Marc-Antoine Lasnier, cidriculteur et maître de chais, se considère chanceux. Sans pour autant lui offrir sur un plateau d'argent l'entreprise qu'ils ont fondée, ses parents lui ont facilité la vie. Avec leur comptable, les Lasnier ont choisi un gel des actions afin que leur fils participe à la plus-value de la PME. Aujourd'hui, l'avenir de Les Vergers de la Colline, PME située à Sainte-Cécile-de-Milton, près de Granby, est assuré.

Le gel successoral est une méthode de planification fiscale assez commune dans les cas de transferts familiaux. Il permet, à un moment donné, de fixer la valeur des actions d'une entreprise incorporée en transférant la plus-value future des actions aux successeurs choisis.

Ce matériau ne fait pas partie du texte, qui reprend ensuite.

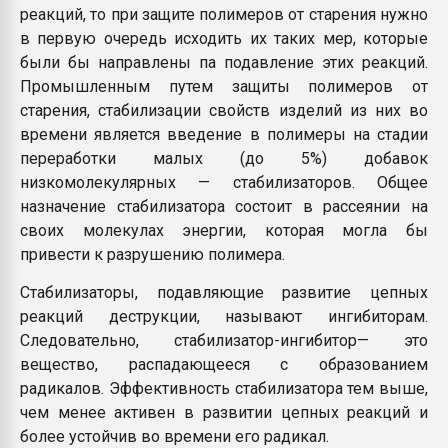
реакций, то при защите полимеров от старения нужно
в первую очередь исходить их таких мер, которые
были бы направлены па подавление этих реакций.
Промышленным путем защиты полимеров от
старения, стабилизации свойств изделий из них во
времени является введение в полимеры на стадии
переработки малых (до 5%) добавок
низкомолекулярных — стабилизаторов. Общее
назначение стабилизатора состоит в рассеянии на
своих молекулах энергии, которая могла бы
привести к разрушению полимера.
Стабилизаторы, подавляющие развитие цепных
реакций деструкции, называют ингибиторам.
Следовательно, стабилизатор-ингибитор— это
вещество, распадающееся с образованием
радикалов. Эффективность стабилизатора тем выше,
чем менее активен в развитии цепных реакций и
более устойчив во времени его радикал.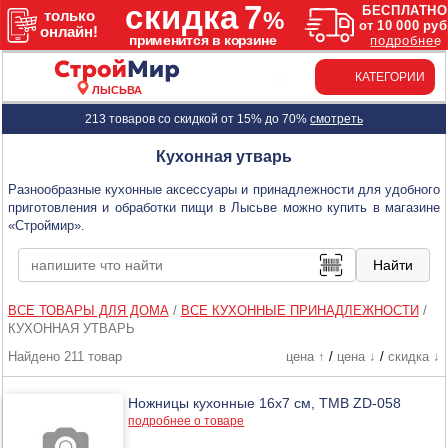
КАТЕГОРИИ
ЛЫСЬВА
213 товаров со скидкой от 15% до 70%
смотреть
Кухонная утварь
Разнообразные кухонные аксессуары и принадлежности для удобного
приготовления и обработки пищи в Лысьве можно купить в магазине
«Строймир».
ВСЕ ТОВАРЫ ДЛЯ ДОМА
/
ВСЕ КУХОННЫЕ ПРИНАДЛЕЖНОСТИ
/
КУХОННАЯ УТВАРЬ
Найдено 211 товар
цена ↑
/
цена ↓
/
скидка ↓
Ножницы кухонные 16х7 см, ТМВ ZD-058
подробнее о товаре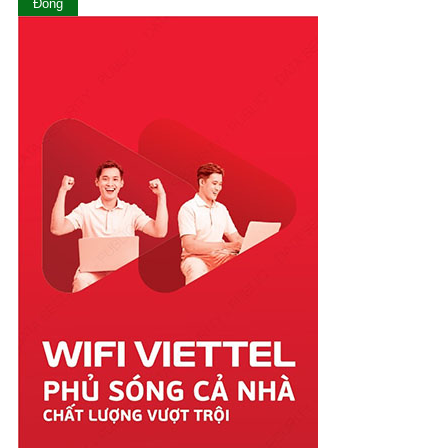
Ninh Thuận
Đóng
Phú Thọ
Phú Yên
Quảng Bình
Quảng Nam
Quảng Ngãi
Quảng Ninh
Quảng Trị
Sóc Trăng
Sơn La
Tây Ninh
Thái Bình
Thái Nguyên
Thanh Hóa
Thừa Thiên Huế
Tiền Giang
Trà Vinh
Tuyên Quang
Vĩnh Long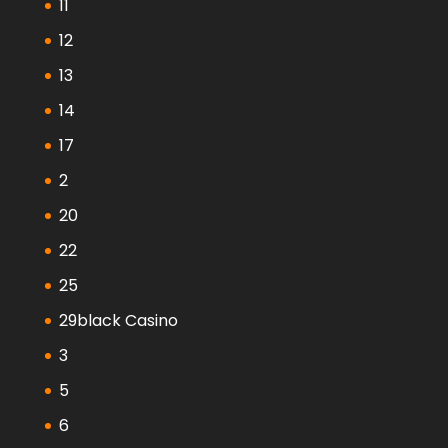
11
12
13
14
17
2
20
22
25
29black Casino
3
5
6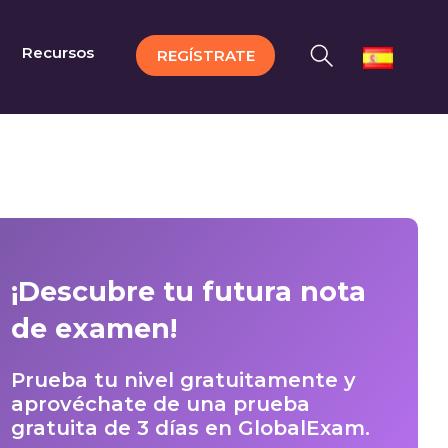
Recursos
REGÍSTRATE
¡Descubre tu futura nota
de examen!
Prueba tu nivel gratuitamente y
aprovéchate de una prueba
gratuita de 3 días en GlobalExam.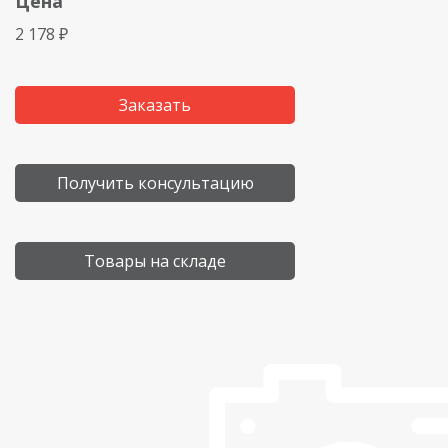
Цена
2 178 ₽
Заказать
Получить консультацию
Товары на складе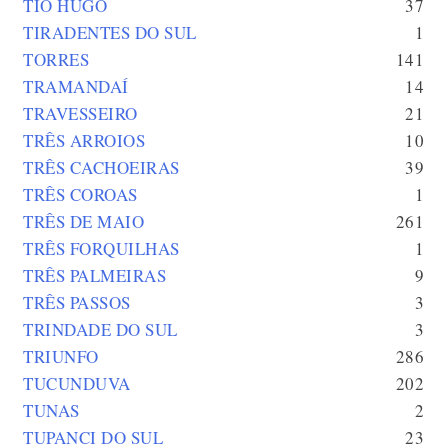
TIO HUGO
37
TIRADENTES DO SUL
1
TORRES
141
TRAMANDAÍ
14
TRAVESSEIRO
21
TRÊS ARROIOS
10
TRÊS CACHOEIRAS
39
TRÊS COROAS
1
TRÊS DE MAIO
261
TRÊS FORQUILHAS
1
TRÊS PALMEIRAS
9
TRÊS PASSOS
3
TRINDADE DO SUL
3
TRIUNFO
286
TUCUNDUVA
202
TUNAS
2
TUPANCI DO SUL
23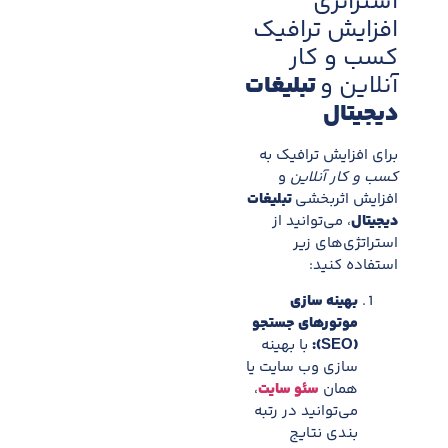
استراتژی
افزایش ترافیک
کسب و کار
آنلاین و
تبلیغات
دیجیتال
برای افزایش ترافیک به
کسب و کار آنلاین
و
افزایش اثربخشی
تبلیغات
دیجیتال
، می‌توانید از
استراتژی‌های زیر
استفاده کنید:
بهینه سازی
موتورهای جستجو
(SEO):
با بهینه
سازی وب سایت یا
همان
سئو سایت
،
می‌توانید در رتبه
بندی نتایج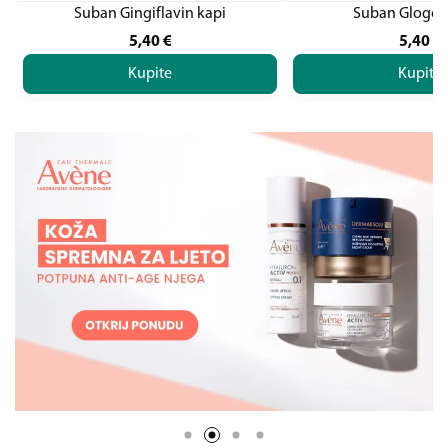
Suban Gingiflavin kapi
Suban Glogov
5,40
€
5,40
€
Kupite
Kupite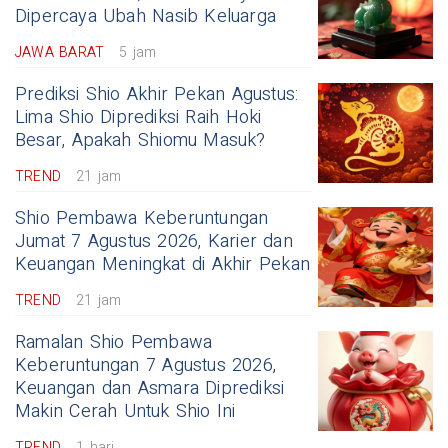
Dipercaya Ubah Nasib Keluarga
JAWA BARAT
5 jam
Prediksi Shio Akhir Pekan Agustus:
Lima Shio Diprediksi Raih Hoki
Besar, Apakah Shiomu Masuk?
TREND
21 jam
Shio Pembawa Keberuntungan
Jumat 7 Agustus 2026, Karier dan
Keuangan Meningkat di Akhir Pekan
TREND
21 jam
Ramalan Shio Pembawa
Keberuntungan 7 Agustus 2026,
Keuangan dan Asmara Diprediksi
Makin Cerah Untuk Shio Ini
TREND
1 hari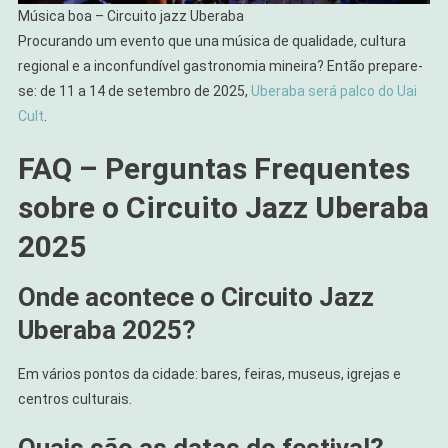
Música boa – Circuito jazz Uberaba
Procurando um evento que una música de qualidade, cultura
regional e a inconfundível gastronomia mineira? Então prepare-
se: de 11 a 14 de setembro de 2025,
Uberaba será palco do Uai
Cult
.
FAQ – Perguntas Frequentes
sobre o Circuito Jazz Uberaba
2025
Onde acontece o Circuito Jazz
Uberaba 2025?
Em vários pontos da cidade: bares, feiras, museus, igrejas e
centros culturais.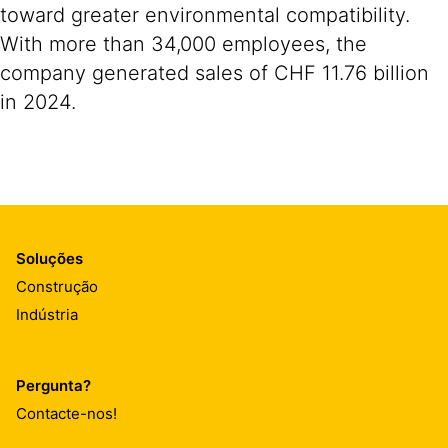
toward greater environmental compatibility.
With more than 34,000 employees, the
company generated sales of CHF 11.76 billion
in 2024.
Soluções
Construção
Indústria
Pergunta?
Contacte-nos!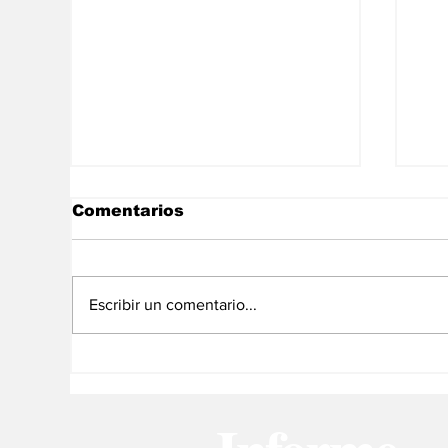
Comentarios
Escribir un comentario...
WhatsApp probará una
Wh
forma de castigar a
la
quienes insisten sin
co
respuesta
mo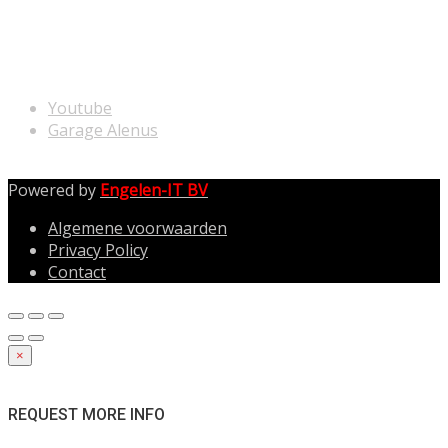
NUTTIGE LINKS
Youtube
Garage Alenus
Powered by
Engelen-IT BV
Algemene voorwaarden
Privacy Policy
Contact
×
REQUEST MORE INFO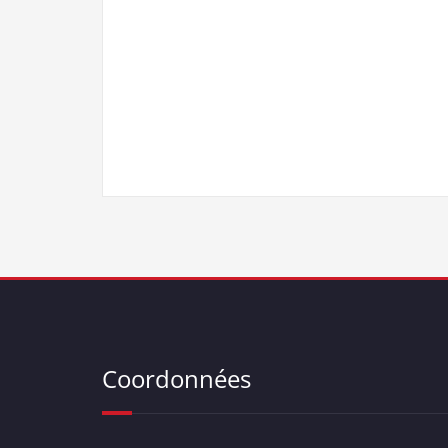
Coordonnées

Bref, il permet de transférer aux personnes choisies (enfants, petits-enfants, employés-clés) la plus-value future des actions de l'entreprise et ainsi reporter l'impôt correspondant. Le gel successoral peut être total ou partiel. Il repose essentiellement sur un jeu de rachat d'actions.

L'enfant qui n'a pas nécessairement beaucoup d'argent devant lui a besoin, dans ce cas-ci, d'une plus petite mise de fonds pour racheter les actions du cédant. Et la personne qui vend ses actions est imposée dans une moindre mesure. Elle n'aura toutefois pas droit à l'exonération en gain de capital de 750 000$.

Chez les Lasnier, on en est au deuxième gel des actions. Le premier a eu lieu il y a trois ans lorsqu'il a été décidé que Marc-Antoine serait le successeur de son père Michel et de sa mère Josée. Du coup, le jeune homme a acheté 25% des actions de l'entreprise. Le second gel a eu lieu l'automne dernier, au moment où Josée a décidé qu'elle se départirait de ses actions. Cette opération s'est effectuée ces jours-ci, faisant grimper la participation de Marc-Antoine à 33%.

Pour chacun des gels, la famille de pomiculteurs a défrayé des honoraires de comptable d'environ 3000$. Le prochain gel aura vraisemblablement lieu lorsque Michel se départira de ses actions (partiellement ou en totalité).

Superficie quintuplée

Marc-Antoine Lasnier, 33 ans, a obtenu ses actions à un prix relativement modeste. Et il en remercie ses parents. Plus il participera à la croissance de l'entreprise, plus ses actions prendront de la valeur. Ce qui est d'ores et déjà le cas, car Les Vergers de la Colline a plus que quintuplé la superficie de ses installations (nouveau bistro, plus grande capacité de production de cidre, etc.). Un investissement de deux millions complété en 2011.

Mais, proportionnellement, si les actions du repreneur prennent de la valeur, l'entreprise aussi. Bref, le jeune cidriculteur aura un plus gros montant à débourser au moment de racheter les actions de son père. «Je n'aurai probablement pas les 20% nécessaires pour la mise de fonds. Et dans un cas comme celui-là, à peu près personne ne voudra me prêter de l'argent», dit Marc-Antoine Lasnier.

Heureusement pour lui, son paternel devrait agir à titre de «vendeur-prêteur». Bref, le cédant devient en quelque sorte le bailleur de fonds du repreneur. Et le risque encouru par Michel Lasnier (pas lui personnellement, mais l'entreprise dont il est majoritaire) est relativement inexistant: la Financière agricole garantira son argent par le biais d'un programme, pour lequel la PME devra se qualifier. M. Lasnier laissera son argent dans l'entreprise, mais celui-ci sera protégé par la Financière.

Les Vergers de la Colline est un immense domaine de 125 acres (parmi les 10 grands du Québec) en bordure de la route 137 entre Granby et Saint-Hyacinthe. L'endroit est réputé pour son autocueillette, mais également pour sa boutique. Mais c'est surtout grâce à sa douzaine de produits liquides (alcoolisés ou non) que la PME est dorénavant connue un peu partout au Québec.